Consigne – D'après le texte sur l'innovation à la Poste, combien d'axes de développement la Poste a-t-elle définis à l'heure actuelle ?

━━━ Extrait cité

La Poste est confrontée à des défis dans de nombreux domaines et elle est tributaire d’une innovation permanente. «CarPostal doit se pencher sur l’impact d’Uber sur les transports publics ; dans le domaine des colis, on réexamine la logistique de distribution en raison du déferlement des imprimantes 3-D et les offices de poste se penchent sur l’essor des prestations numériques – pour ne citer que quelques exemples.» La Poste doit apporter des réponses convaincantes à ce type d’évolutions si elle ne veut pas être détrônée dans son activité de base. Les questions centrales sont donc: comme naît l’innovation? Et comment la favoriser?

Développer et tester des idées

«Nous observons attentivement les tendances technologiques, économiques et dans la société. Nous analysons les évolutions et nous réfléchissons à ce qu’elles impliquent pour nous», précise Roland Keller. À l’heure actuelle, la Poste a défini sept axes de développement (voir encadré). «Dans ces domaines, nous développons des idées grâce à des méthodes créatives éprouvées.» Cette phase créative est réalisée au sein et en dehors de la Poste. Dans le cadre de «PostVenture», la Poste propose ainsi à ses collaborateurs, mais également à de jeunes entrepreneurs, un coaching et un soutien financier pour leur faciliter l’élaboration de leurs idées commerciales. La Poste a tissé un réseau national et international, elle travaille avec des hautes écoles, des start-up ainsi qu’avec de petites et grandes entreprises bien implantées. «Même nos clients peuvent nous soumettre leurs idées et leurs suggestions.»

━━━━━━
━━━ Données fournies

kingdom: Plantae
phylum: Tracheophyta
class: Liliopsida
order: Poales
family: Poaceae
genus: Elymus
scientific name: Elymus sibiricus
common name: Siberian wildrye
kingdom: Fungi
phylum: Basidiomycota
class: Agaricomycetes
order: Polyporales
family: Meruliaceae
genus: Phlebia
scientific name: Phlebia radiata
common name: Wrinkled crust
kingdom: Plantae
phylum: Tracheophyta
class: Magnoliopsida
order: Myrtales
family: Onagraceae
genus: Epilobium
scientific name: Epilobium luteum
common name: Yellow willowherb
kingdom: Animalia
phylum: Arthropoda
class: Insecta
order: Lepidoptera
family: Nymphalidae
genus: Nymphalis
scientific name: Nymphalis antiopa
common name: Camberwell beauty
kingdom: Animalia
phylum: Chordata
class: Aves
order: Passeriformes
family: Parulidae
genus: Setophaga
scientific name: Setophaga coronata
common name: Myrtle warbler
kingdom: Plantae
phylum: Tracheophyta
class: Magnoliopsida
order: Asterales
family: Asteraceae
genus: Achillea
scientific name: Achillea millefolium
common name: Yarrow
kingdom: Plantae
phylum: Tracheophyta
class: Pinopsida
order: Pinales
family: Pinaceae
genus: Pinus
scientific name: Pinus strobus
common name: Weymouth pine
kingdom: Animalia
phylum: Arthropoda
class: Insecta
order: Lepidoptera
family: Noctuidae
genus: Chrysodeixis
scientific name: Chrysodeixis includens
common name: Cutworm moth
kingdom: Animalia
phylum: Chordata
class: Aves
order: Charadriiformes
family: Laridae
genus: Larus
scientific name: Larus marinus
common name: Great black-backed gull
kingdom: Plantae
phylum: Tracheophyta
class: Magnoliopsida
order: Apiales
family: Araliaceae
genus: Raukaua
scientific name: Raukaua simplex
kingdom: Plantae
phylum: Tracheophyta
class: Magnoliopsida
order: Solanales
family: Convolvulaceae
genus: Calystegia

━━━━━━

Corrigé – La Poste a défini sept axes de développement.